Happy Leap Day from Global Comment! Your US-based Editor in Chief is gearing up for Super Tuesday and critical primaries in the morning, but before tucking into bed, how about some lovely reading to start your week off right?
First, a video. If you’re interested in Harajuku Girls (and boys!) and Tokyo fashion, this feature from Refinery 29 is an absolutely fascinating look into what this style really looks like, how it’s evolved over the decades, and how Gwen Stefani got it very, very wrong.
‘A 150-Year Timeline of the Flint Water Crisis‘ (Pacific Standard)
Flint’s toxic water isn’t new, and this is a really intriguing investigation into the long and complex origins of the region’s water and racial politics. While the water wars of the West may be well known thanks to Chinatown, this is a story that hasn’t been told.
Flint’s problems with water (and contentious debates about how to solve them) have been more or less constant since the city’s founding. The most active period was during and just after World War II, as the city sought to secure sufficient water for the military, the automobile industry, and a booming population.
‘Don’t sacrifice Turkey to save Syria‘ (The Guardian)
Caught between East and West, Turkey finds itself teetering along a precipice as violence in the Middle East makes surrounding governments unstable while refugees flood across its borders in search of sanctuary. In the process, the country is being torn apart, and that’s bad news for Turkey and her allies.
A dangerous turning point is now evident in northern Syria, where Turkey faces challenges from Kurdish fighters, Russia and Iran. Wrong moves by both Turkey and the US here are already cracking open the Nato bedrock of Turkey’s relationship with the west. US and European leaders have rushed into a policy that posits Islamic State as the principal threat that must be countered at all costs.
‘Goodnight, and Good Luck‘ (Al Jazeera America)
Al Jazeera America closed its doors this month after a daring, innovative, and important experiment in news. Sadly, the troubled organisation had to cease publication — reflecting a growing number of media outlets forced to close in a changing landscape. Before it did, Al Jazeera produced some outstanding journalism, fostered incredible talent, and challenged the US media establishment.
For Al Jazeera America online, no human tragedy could be reduced to a statistic or dismissed as the collateral damage of another’s self-defense or an inevitable consequence of geography, politics, class, race, sect or ethnicity. Poverty, violence and environmental degradation are not immutable forces of nature; they are the product of choices made by those in power. The media’s function in a democracy is to enable the public to make informed choices, which in turn requires laying bare the human consequences of policy decisions. That was a challenge we accepted with relish. Freed of commercial pressure to serve up clickbait, we could focus on stories that needed telling.
‘Nature Notes: Diary of a Naturalist’ (Egypt Magazine)
A delightful meditation on observing wildlife, keeping field journals, and interacting with the diversity of nature in the Western Desert.
It found our blackening and overripe bananas much more attractive than we did, and one hawkmoth so many hundreds of kilometers from anywhere seemingly moth friendly (we probably had the most isolated overripe bananas in the world) would be a surprise. But reading through my notes they were regular at our campsites in some of the most austere habitats on the planet, Wadi Queba on the 25th and over a year later at Wadi Hamra on June 4, 2009. It is a strongly migratory species.

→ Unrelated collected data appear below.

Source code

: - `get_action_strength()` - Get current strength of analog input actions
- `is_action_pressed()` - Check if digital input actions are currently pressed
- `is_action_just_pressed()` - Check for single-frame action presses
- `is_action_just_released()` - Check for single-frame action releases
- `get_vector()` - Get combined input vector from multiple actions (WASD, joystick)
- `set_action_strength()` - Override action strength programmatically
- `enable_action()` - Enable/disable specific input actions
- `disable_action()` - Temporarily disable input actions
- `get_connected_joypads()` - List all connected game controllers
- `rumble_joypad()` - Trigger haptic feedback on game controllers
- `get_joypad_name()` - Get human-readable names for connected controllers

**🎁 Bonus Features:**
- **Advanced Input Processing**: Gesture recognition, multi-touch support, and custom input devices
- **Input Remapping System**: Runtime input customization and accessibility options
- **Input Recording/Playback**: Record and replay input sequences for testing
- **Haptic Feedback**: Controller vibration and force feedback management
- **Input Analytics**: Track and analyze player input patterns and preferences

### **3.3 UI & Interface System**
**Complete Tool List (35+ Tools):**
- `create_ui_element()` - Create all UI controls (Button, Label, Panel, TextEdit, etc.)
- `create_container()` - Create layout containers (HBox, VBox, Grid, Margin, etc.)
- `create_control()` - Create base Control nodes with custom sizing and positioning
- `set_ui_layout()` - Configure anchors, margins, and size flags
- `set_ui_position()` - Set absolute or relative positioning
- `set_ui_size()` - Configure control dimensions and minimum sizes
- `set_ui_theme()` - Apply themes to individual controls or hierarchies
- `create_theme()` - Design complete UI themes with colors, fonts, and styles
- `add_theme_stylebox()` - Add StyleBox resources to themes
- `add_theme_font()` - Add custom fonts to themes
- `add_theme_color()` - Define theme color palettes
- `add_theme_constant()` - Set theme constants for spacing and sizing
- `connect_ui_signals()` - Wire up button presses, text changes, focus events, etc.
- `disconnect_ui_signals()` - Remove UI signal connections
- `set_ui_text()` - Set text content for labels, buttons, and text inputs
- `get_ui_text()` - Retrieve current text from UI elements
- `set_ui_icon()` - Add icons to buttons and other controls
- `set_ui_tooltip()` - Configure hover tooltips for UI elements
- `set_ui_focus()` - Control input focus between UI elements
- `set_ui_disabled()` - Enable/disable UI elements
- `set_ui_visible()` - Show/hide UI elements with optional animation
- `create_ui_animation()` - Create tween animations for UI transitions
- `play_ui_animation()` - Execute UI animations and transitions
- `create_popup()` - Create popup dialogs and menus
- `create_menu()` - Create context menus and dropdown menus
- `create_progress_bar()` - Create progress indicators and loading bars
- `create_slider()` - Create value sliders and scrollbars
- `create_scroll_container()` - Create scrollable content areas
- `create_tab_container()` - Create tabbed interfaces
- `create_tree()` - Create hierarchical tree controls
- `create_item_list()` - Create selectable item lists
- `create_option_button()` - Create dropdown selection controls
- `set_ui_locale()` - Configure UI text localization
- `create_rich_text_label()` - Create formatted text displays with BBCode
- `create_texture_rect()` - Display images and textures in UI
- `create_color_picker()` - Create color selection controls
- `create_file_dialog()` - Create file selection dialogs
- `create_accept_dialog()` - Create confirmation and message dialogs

‘Unholy Politics of India’s Far Right‘ (Le Monde Diplomatiqué)
Conservative politics in India, a nation undergoing huge cultural and social shifts, have complicated ties with religious minorities. As members of marginalised and little-known faiths try to adjust in society, sometimes they find their place in dangerously conservative settings.
But these organisations are part of, or have close links to, the ultra-nationalist Hindu movement Rashtriya Swayamsevak Sangh (RSS, National Volunteer Organisation). The RSS’s ideological project, Hindutva (Hindu-ness), is based on a political and supremacist vision of Hinduism. In many Donyi-Polo places of worship today, there are portraits of RSS leaders. Talom Rukbo, co-founder of the indigenist movement, was made an icon of the RSS after his death in 2002.